Et si Ed Speleers en est à sa première apparition sur écran, Stefan Fangmeier signe également sa première réalisation après avoir été longtemps cantonné aux départements des effets visuels. Quelques jolies scènes parviennent à sortir du lot, tandis que le gros de la mise en scène passe pour anecdotique. Même constat pour la musique, assez inexistante sur le terme.

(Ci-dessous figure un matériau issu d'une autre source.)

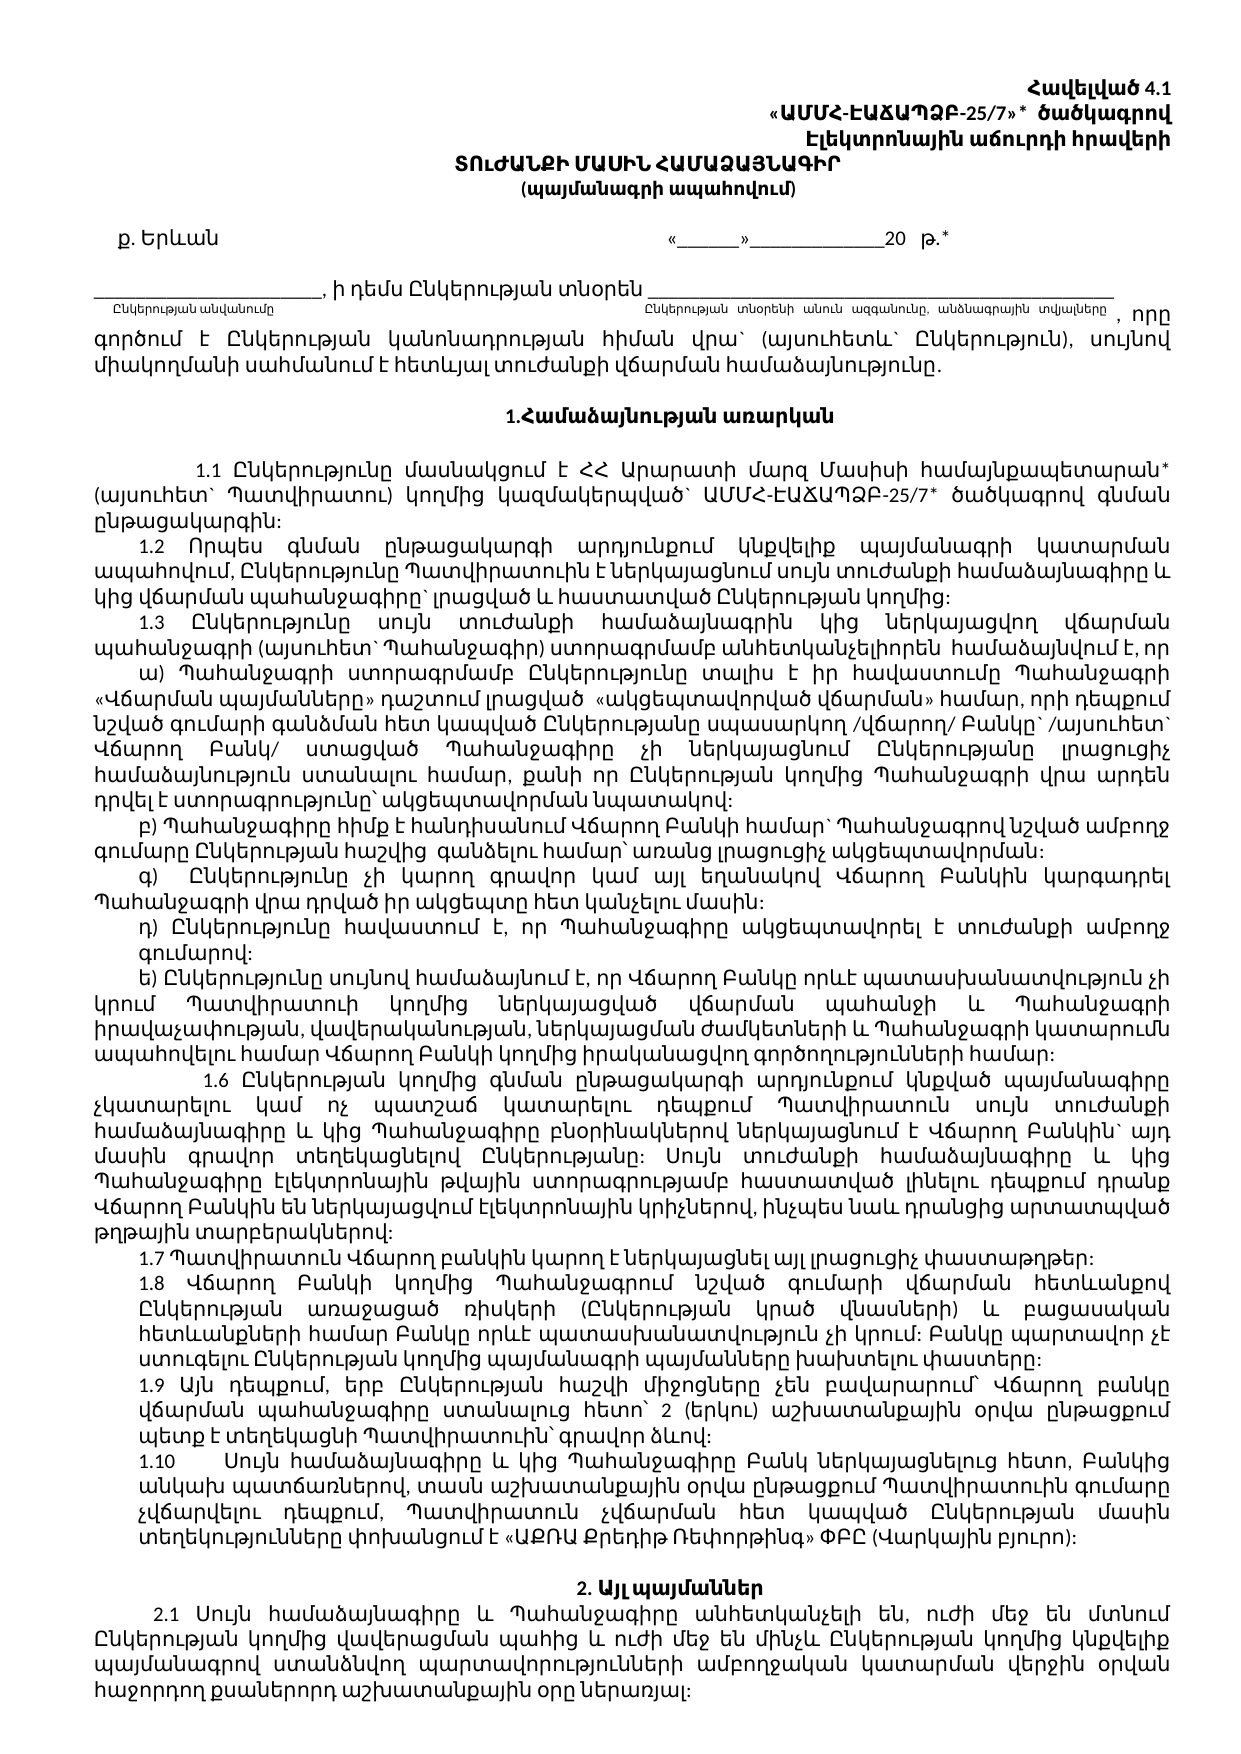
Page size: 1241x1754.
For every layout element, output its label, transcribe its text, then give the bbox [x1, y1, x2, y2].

text (պայմանագրի ապահովում) [94, 177, 1171, 199]
text 1.8 Վճարող Բանկի կողմից Պահանջագրում նշված գումարի վճարման հետևանքով Ընկերության առաջացած ռիսկերի (Ընկերության կրած վնասների) և բացասական հետևանքների համար Բանկը որևէ պատասխանատվություն չի կրում: Բանկը պարտավոր չէ ստուգելու Ընկերության կողմից պայմանագրի պայմանները խախտելու փաստերը: [138, 1270, 1171, 1372]
text 1.7 Պատվիրատուն Վճարող բանկին կարող է ներկայացնել այլ լրացուցիչ փաստաթղթեր: [138, 1245, 1171, 1270]
text 1.2 Որպես գնման ընթացակարգի արդյունքում կնքվելիք պայմանագրի կատարման ապահովում, Ընկերությունը Պատվիրատուին է ներկայացնում սույն տուժանքի համաձայնագիրը և կից վճարման պահանջագիրը` լրացված և հաստատված Ընկերության կողմից: [94, 533, 1171, 609]
text 1.Համաձայնության առարկան [169, 403, 1171, 428]
text ե) Ընկերությունը սույնով համաձայնում է, որ Վճարող Բանկը որևէ պատասխանատվություն չի կրում Պատվիրատուի կողմից ներկայացված վճարման պահանջի և Պահանջագրի իրավաչափության, վավերականության, ներկայացման ժամկետների և Պահանջագրի կատարումն ապահովելու համար Վճարող Բանկի կողմից իրականացվող գործողությունների համար: [94, 965, 1171, 1067]
text գ) Ընկերությունը չի կարող գրավոր կամ այլ եղանակով Վճարող Բանկին կարգադրել Պահանջագրի վրա դրված իր ակցեպտը հետ կանչելու մասին: [94, 864, 1171, 914]
text 1.9 Այն դեպքում, երբ Ընկերության հաշվի միջոցները չեն բավարարում՝ Վճարող բանկը վճարման պահանջագիրը ստանալուց հետո՝ 2 (երկու) աշխատանքային օրվա ընթացքում պետք է տեղեկացնի Պատվիրատուին՝ գրավոր ձևով: [138, 1372, 1171, 1448]
text Ընկերության անվանումը Ընկերության տնօրենի անուն ազգանունը, անձնագրային տվյալները , որը գործում է Ընկերության կանոնադրության հիման վրա` (այսուհետև` Ընկերություն), սույնով միակողմանի սահմանում է հետևյալ տուժանքի վճարման համաձայնությունը. [94, 301, 1171, 377]
text 1.6 Ընկերության կողմից գնման ընթացակարգի արդյունքում կնքված պայմանագիրը չկատարելու կամ ոչ պատշաճ կատարելու դեպքում Պատվիրատուն սույն տուժանքի համաձայնագիրը և կից Պահանջագիրը բնօրինակներով ներկայացնում է Վճարող Բանկին` այդ մասին գրավոր տեղեկացնելով Ընկերությանը: Սույն տուժանքի համաձայնագիրը և կից Պահանջագիրը էլեկտրոնային թվային ստորագրությամբ հաստատված լինելու դեպքում դրանք Վճարող Բանկին են ներկայացվում էլեկտրոնային կրիչներով, ինչպես նաև դրանցից արտատպված թղթային տարբերակներով: [94, 1067, 1171, 1245]
text «ԱՄՄՀ-ԷԱՃԱՊՁԲ-25/7»* ծածկագրով [94, 100, 1171, 126]
text 2.1 Սույն համաձայնագիրը և Պահանջագիրը անհետկանչելի են, ուժի մեջ են մտնում Ընկերության կողմից վավերացման պահից և ուժի մեջ են մինչև Ընկերության կողմից կնքվելիք պայմանագրով ստանձնվող պարտավորությունների ամբողջական կատարման վերջին օրվան հաջորդող քսաներորդ աշխատանքային օրը ներառյալ: [94, 1601, 1171, 1702]
text դ) Ընկերությունը հավաստում է, որ Պահանջագիրը ակցեպտավորել է տուժանքի ամբողջ գումարով: [138, 914, 1171, 965]
text Էլեկտրոնային աճուրդի հրավերի [94, 126, 1171, 151]
text Հավելված 4.1 [94, 75, 1171, 100]
text 1.10 Սույն համաձայնագիրը և կից Պահանջագիրը Բանկ ներկայացնելուց հետո, Բանկից անկախ պատճառներով, տասն աշխատանքային օրվա ընթացքում Պատվիրատուին գումարը չվճարվելու դեպքում, Պատվիրատուն չվճարման հետ կապված Ընկերության մասին տեղեկությունները փոխանցում է «ԱՔՌԱ Քրեդիթ Ռեփորթինգ» ՓԲԸ (Վարկային բյուրո): [138, 1448, 1171, 1550]
text 1.1 Ընկերությունը մասնակցում է ՀՀ Արարատի մարզ Մասիսի համայնքապետարան* (այսուհետ` Պատվիրատու) կողմից կազմակերպված` ԱՄՄՀ-ԷԱՃԱՊՁԲ-25/7* ծածկագրով գնման ընթացակարգին: [94, 457, 1171, 533]
text ՏՈւԺԱՆՔԻ ՄԱՍԻՆ ՀԱՄԱՁԱՅՆԱԳԻՐ [94, 151, 1171, 177]
text 2. Այլ պայմաններ [169, 1575, 1171, 1601]
text ______________________, ի դեմս Ընկերության տնօրեն _____________________________________________ [94, 276, 1171, 301]
text բ) Պահանջագիրը հիմք է հանդիսանում Վճարող Բանկի համար` Պահանջագրով նշված ամբողջ գումարը Ընկերության հաշվից գանձելու համար՝ առանց լրացուցիչ ակցեպտավորման: [94, 813, 1171, 864]
text ք. Երևան «______»_____________20 թ.* [94, 225, 1171, 250]
text 1.3 Ընկերությունը սույն տուժանքի համաձայնագրին կից ներկայացվող վճարման պահանջագրի (այսուհետ` Պահանջագիր) ստորագրմամբ անհետկանչելիորեն համաձայնվում է, որ [94, 609, 1171, 660]
text ա) Պահանջագրի ստորագրմամբ Ընկերությունը տալիս է իր հավաստումը Պահանջագրի «Վճարման պայմանները» դաշտում լրացված «ակցեպտավորված վճարման» համար, որի դեպքում նշված գումարի գանձման հետ կապված Ընկերությանը սպասարկող /վճարող/ Բանկը` /այսուհետ` Վճարող Բանկ/ ստացված Պահանջագիրը չի ներկայացնում Ընկերությանը լրացուցիչ համաձայնություն ստանալու համար, քանի որ Ընկերության կողմից Պահանջագրի վրա արդեն դրվել է ստորագրությունը՝ ակցեպտավորման նպատակով: [94, 660, 1171, 813]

Eragon se rapproche davantage de la petite construction d'édifice façon Narnia qu'au monstrueux chantier imaginé par Peter Jackson. L'histoire, peut-être davantage destinée aux plus jeunes, ne parvient presque jamais à se détacher de ses modèles même si le rythme et l'intérêt se montrent relativement présents. Merci aux géniaux animateurs de la dragonne Saphira, un amour de dragon remarquablement modélisé et animé, qui n'en finissent plus de repousser les limites de l'imaginaire.